Clonal dynamics of deep quiescent Troy+ NSCs activated during regeneration. (A) Injection of 5-FU abolishes proliferating cells in the SEZ. Recombination in Troy^{GFPiresCreER +/HET} Rosa^{YFP +/HET} mice was induced with Tmx 2 d (Tmx, −d 2) before 5-FU injection (d 0). Mice were collected at 2 (d 2), 4 (d 4), 7 (d 7), and 14 (d 14) d after 5-FU injection. Troy^GFP+ NSCs and DCX+KI67− NBs survive the treatment. (B) Quantification of the clonal analysis at d 7 and d 14. S, size; T, total percentage for each row or column. (C) Examples of Troy^GFP+ activated NSCs at d7. At this stage, clones are exclusively formed of Troy^GFP+ NSCs. (D) Examples of activated (Left) as well as quiescent (Right) NSCs within clones at d 14. (E) Clonal distribution of Troy^GFP+ NSCs 14 d after Tmx induction is similar between unperturbed and injured (5-FU) conditions. (F) Treatment with 5-FU in Ki67^{iresCreER +/HET} Rosa^{tdTomato +/HET} mice. (Left) Treatment with 5-FU (d 0) 1 d before Tmx induction (d 1) kills the majority of recombined cells (analyzed at d 2). (Right) When 5-FU is treated 1 d after Tmx induction, some of the tdTomato+DCX+ NBs and tdTomato+KI67− cells contacting the ventricles survive. (G) Quantification of F. [Scale bars: A, 50 μm; C and D, 20 μm (Upper Images) and 10 μm (Lower Images); F, 50 μm (Upper) and 20 μm (Lower)].

Fig. 7.

A closed niche model of adult neurogenesis.

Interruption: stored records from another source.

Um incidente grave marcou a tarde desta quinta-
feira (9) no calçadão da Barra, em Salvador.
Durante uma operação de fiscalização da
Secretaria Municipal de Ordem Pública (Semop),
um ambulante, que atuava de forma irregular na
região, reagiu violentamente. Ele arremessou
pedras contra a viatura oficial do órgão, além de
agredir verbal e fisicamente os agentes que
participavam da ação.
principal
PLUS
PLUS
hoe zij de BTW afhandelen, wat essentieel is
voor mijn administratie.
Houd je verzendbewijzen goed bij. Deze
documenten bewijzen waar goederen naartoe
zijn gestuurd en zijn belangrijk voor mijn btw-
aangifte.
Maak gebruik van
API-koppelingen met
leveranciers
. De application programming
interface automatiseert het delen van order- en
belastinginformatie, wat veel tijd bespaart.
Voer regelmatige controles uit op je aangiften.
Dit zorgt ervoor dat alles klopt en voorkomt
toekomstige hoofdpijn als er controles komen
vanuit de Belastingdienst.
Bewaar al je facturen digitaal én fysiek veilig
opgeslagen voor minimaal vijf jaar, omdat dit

Schematic representation of the NSC niche at selected time points. The lower plot depicts the result of a numerical simulation of the model dynamics with the inferred parameters showing changes in the number of quiescent and aNSCs as well as the production of TA cells at given time points. These simulations reveal a pattern of stochastic dynamics in which the sporadic entry of qNSCs into the cycle leads to a burst of proliferative activity leading to TA cell production before a return to quiescence.